ECLI:NL:CRVB:2016:4659
Centrale Raad van Beroep
- Hoger beroep
- Rechtspraak.nl
Herziening en terugvordering van bijstandsuitkering na ontslagvergoeding
In deze zaak gaat het om een hoger beroep tegen de uitspraak van de rechtbank Den Haag, waarin appellanten, die sinds 14 maart 2014 bijstand ontvingen, in geschil zijn met het college van burgemeester en wethouders van Den Haag over de herziening en terugvordering van hun bijstandsuitkering. Appellant 2 had zijn dienstverband met wederzijds goedvinden beëindigd en ontving een ontslagvergoeding van € 5.000,-. Het college heeft de bijstand van appellanten herzien en een bedrag van € 1.967,22 teruggevorderd, omdat het college van mening was dat de ontslagvergoeding als inkomen moest worden aangemerkt en dat appellanten hun inlichtingenverplichting hadden geschonden door niet tijdig melding te maken van de ontvangen ontslagvergoeding.

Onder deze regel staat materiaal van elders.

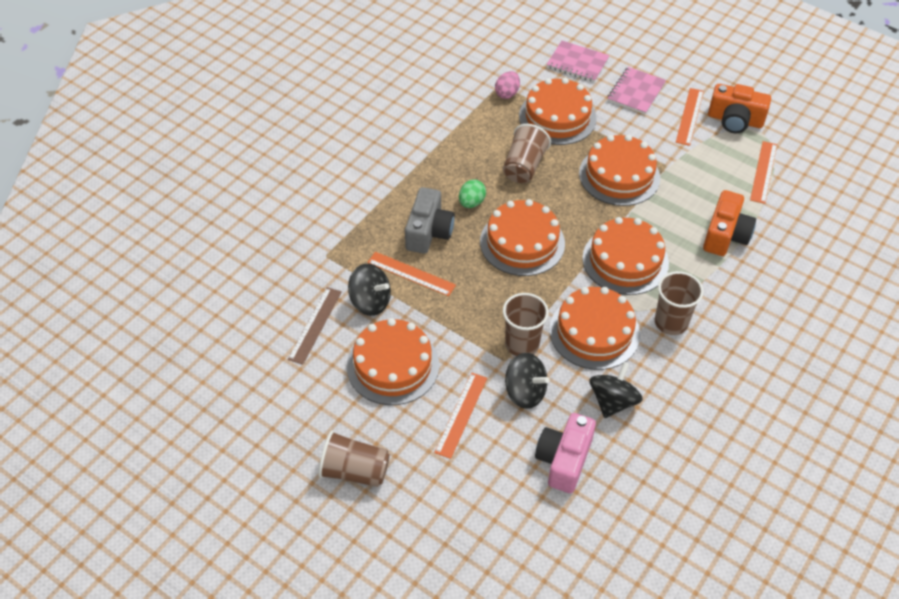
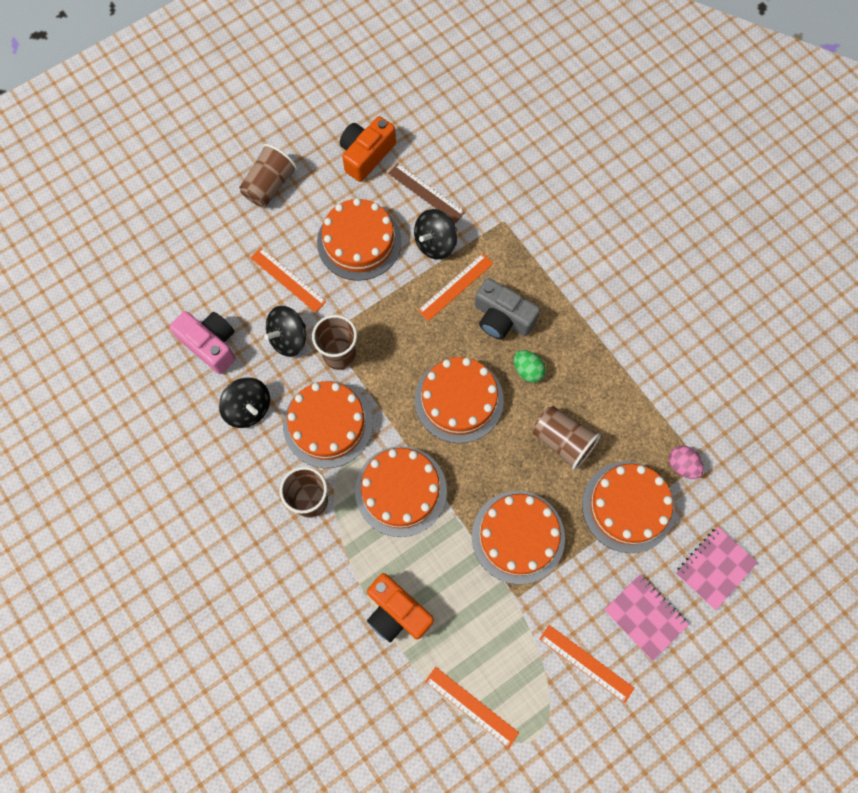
camera: 110 degrees right, 20 degrees up
(735, 120) = (564, 717): orange camera -> orange camera (366, 155)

De Centrale Raad van Beroep heeft de feiten en omstandigheden van de zaak beoordeeld, waaronder de ontvangst van de ontslagvergoeding en de communicatie tussen appellanten en het college. De Raad oordeelt dat het college de ontslagvergoeding terecht heeft aangemerkt als inkomen en dat de herziening van de bijstand op goede gronden heeft plaatsgevonden. De Raad bevestigt de uitspraak van de rechtbank, maar verbetert de gronden van de beslissing. Tevens wordt het college veroordeeld in de proceskosten van appellanten, die in totaal € 2.976,- bedragen, en moet het college de griffierechten vergoeden.
De uitspraak is gedaan door F. Hoogendijk, met J.L. Meijer als griffier, en is openbaar uitgesproken op 6 december 2016.